Filter the data below for the string "Figure" and copy each matching line.

DATA TO EXAMINE:
*** Block opens ***
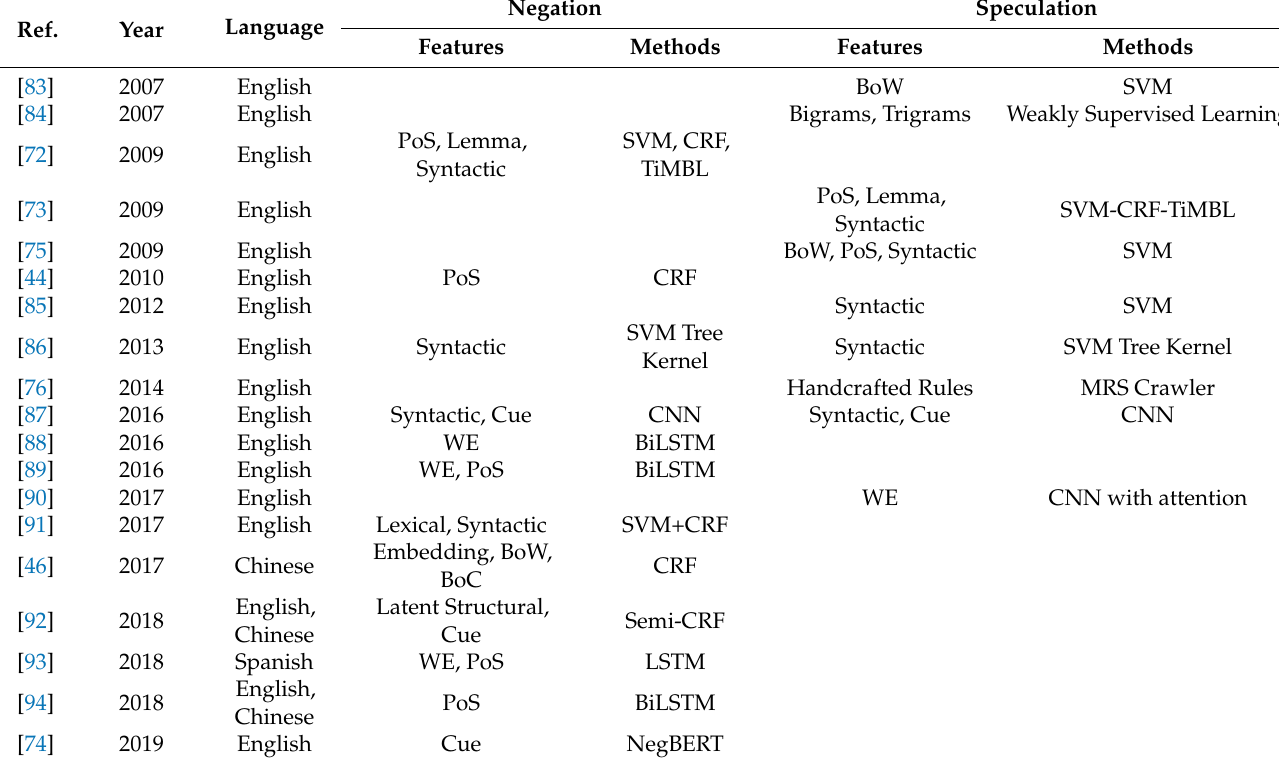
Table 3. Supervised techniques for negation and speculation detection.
*** Block closes ***
*** Block opens ***
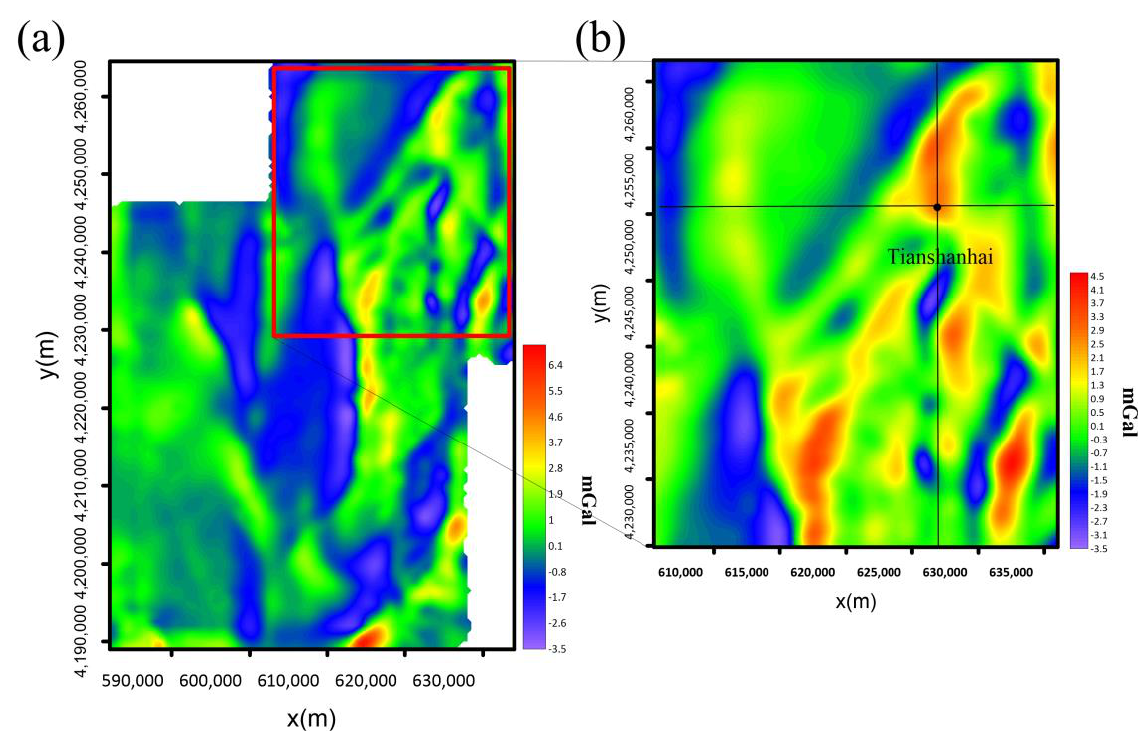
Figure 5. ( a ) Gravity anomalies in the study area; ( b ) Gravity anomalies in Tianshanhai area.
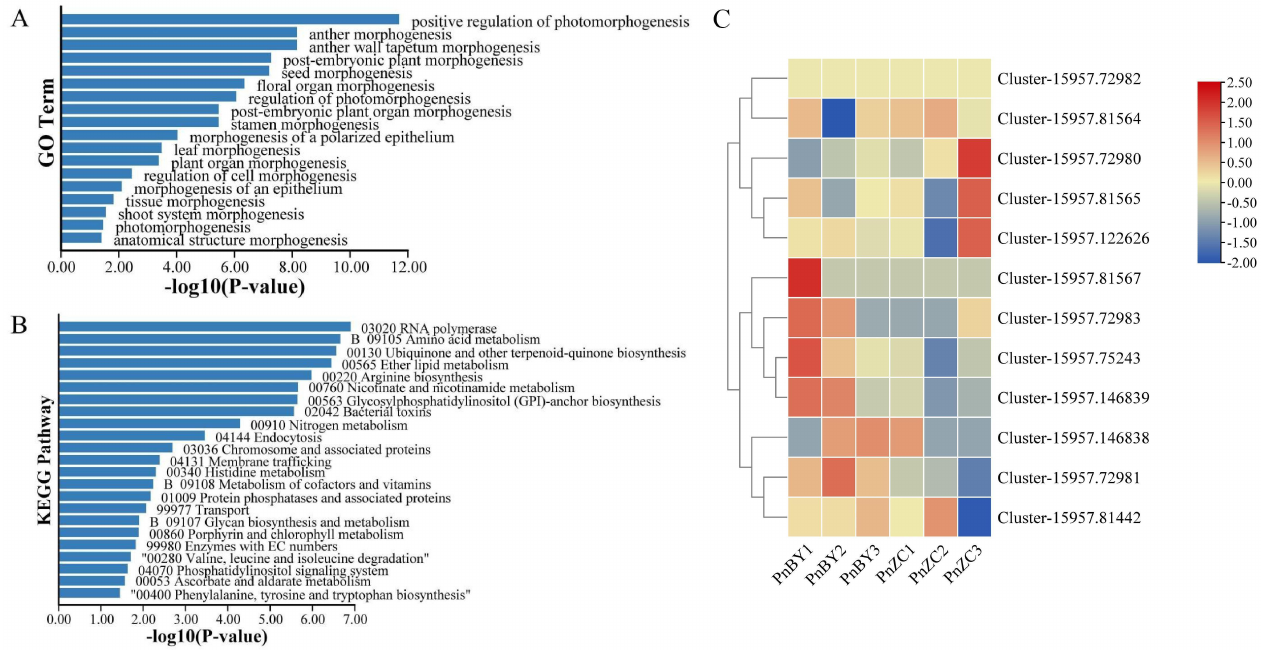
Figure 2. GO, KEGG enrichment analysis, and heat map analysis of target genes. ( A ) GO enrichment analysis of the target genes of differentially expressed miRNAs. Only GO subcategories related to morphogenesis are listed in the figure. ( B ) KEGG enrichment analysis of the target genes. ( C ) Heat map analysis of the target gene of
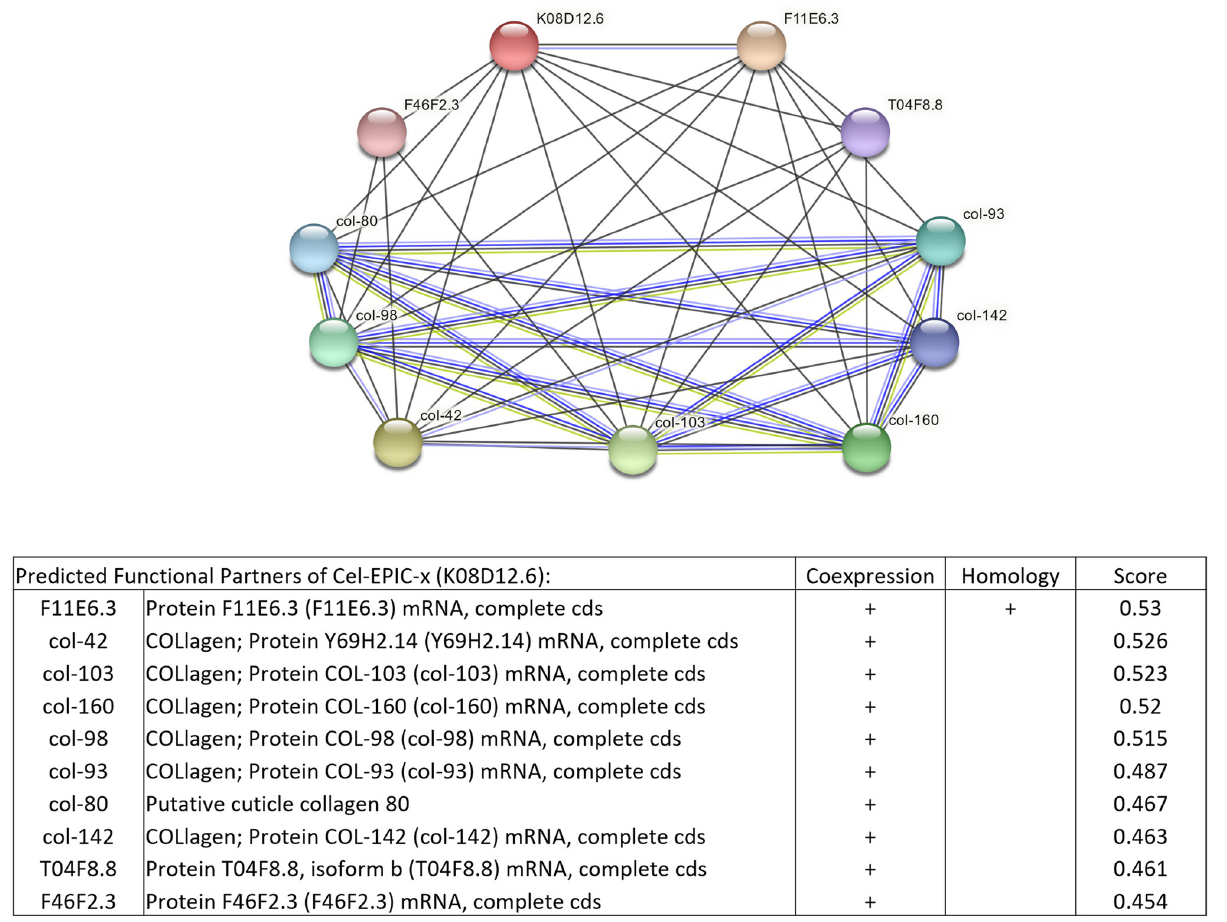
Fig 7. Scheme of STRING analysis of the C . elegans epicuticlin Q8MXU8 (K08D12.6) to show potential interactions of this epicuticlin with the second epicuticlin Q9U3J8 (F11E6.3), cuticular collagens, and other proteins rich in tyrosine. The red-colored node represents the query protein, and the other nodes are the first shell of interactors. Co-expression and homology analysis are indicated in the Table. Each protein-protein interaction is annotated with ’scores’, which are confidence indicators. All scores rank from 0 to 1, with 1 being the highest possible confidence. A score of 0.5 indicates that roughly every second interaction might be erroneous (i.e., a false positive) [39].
*** Block closes ***
YOUR RESPONSE:
Figure 5. ( a ) Gravity anomalies in the study area; ( b ) Gravity anomalies in Tianshanhai area.
Figure 2. GO, KEGG enrichment analysis, and heat map analysis of target genes. ( A ) GO enrichment analysis of the target genes of differentially expressed miRNAs. Only GO subcategories related to morphogenesis are listed in the figure. ( B ) KEGG enrichment analysis of the target genes. ( C ) Heat map analysis of the target gene of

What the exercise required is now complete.